Give only the number of lines in these records that contain the word "Nosotros".
---------- Data for this exercise ----------
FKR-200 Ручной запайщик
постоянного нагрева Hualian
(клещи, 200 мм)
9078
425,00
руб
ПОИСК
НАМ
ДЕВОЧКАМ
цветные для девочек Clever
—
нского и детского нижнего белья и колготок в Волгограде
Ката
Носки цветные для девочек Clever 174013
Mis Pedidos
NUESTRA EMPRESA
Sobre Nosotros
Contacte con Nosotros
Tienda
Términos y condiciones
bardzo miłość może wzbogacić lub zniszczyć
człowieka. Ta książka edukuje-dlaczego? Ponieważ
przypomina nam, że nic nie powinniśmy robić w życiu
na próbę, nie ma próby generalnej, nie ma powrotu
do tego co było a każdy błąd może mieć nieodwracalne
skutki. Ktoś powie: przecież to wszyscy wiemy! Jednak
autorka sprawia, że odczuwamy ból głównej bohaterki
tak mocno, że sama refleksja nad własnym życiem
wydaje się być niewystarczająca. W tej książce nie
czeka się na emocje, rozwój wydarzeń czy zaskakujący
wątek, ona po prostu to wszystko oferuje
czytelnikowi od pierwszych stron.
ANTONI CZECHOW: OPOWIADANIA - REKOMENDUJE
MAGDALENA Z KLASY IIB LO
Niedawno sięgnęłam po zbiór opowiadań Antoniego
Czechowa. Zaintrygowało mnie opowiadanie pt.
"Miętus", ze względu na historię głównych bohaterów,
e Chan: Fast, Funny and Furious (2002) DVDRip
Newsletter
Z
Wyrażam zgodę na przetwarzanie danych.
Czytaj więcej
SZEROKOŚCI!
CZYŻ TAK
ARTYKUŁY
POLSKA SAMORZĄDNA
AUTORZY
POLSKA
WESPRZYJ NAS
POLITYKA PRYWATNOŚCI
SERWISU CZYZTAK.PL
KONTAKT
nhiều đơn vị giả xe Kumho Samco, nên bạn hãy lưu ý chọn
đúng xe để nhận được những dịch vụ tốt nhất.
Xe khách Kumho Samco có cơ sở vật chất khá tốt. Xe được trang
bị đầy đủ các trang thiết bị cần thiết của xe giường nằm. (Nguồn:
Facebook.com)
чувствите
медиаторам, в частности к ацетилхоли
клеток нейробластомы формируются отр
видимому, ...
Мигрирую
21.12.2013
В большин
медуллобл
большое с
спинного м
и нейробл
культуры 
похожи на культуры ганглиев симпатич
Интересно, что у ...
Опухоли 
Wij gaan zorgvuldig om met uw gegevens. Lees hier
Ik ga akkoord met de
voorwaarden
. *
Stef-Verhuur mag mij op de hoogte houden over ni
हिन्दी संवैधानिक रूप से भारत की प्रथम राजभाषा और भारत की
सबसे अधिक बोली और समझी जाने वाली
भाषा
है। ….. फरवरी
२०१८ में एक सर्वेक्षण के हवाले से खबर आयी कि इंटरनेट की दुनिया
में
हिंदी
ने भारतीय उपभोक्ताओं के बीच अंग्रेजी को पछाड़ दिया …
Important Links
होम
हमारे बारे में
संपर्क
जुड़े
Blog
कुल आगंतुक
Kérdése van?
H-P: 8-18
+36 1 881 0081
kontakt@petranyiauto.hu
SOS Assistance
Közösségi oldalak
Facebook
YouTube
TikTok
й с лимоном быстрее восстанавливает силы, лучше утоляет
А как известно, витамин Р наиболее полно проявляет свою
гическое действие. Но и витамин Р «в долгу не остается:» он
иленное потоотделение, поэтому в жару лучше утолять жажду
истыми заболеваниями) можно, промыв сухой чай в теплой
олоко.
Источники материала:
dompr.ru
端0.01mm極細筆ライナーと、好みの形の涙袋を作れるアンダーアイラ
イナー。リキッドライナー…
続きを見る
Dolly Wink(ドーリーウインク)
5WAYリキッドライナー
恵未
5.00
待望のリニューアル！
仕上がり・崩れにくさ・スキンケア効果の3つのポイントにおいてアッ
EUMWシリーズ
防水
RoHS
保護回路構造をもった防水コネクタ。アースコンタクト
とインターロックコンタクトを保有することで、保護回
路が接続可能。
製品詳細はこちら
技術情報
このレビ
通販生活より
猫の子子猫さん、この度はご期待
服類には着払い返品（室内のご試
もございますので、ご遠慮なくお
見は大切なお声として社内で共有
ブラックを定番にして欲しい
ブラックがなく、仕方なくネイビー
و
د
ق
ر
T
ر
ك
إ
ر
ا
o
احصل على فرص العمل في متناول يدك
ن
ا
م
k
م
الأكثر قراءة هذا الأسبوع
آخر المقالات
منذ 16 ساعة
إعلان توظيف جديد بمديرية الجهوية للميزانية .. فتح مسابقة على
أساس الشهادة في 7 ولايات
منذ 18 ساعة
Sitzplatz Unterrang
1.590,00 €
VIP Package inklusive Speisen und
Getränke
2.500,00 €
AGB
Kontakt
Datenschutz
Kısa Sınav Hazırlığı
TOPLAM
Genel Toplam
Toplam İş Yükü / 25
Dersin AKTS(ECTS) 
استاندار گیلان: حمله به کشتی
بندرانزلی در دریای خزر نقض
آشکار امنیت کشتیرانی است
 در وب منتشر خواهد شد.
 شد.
----------
**Result below:** 2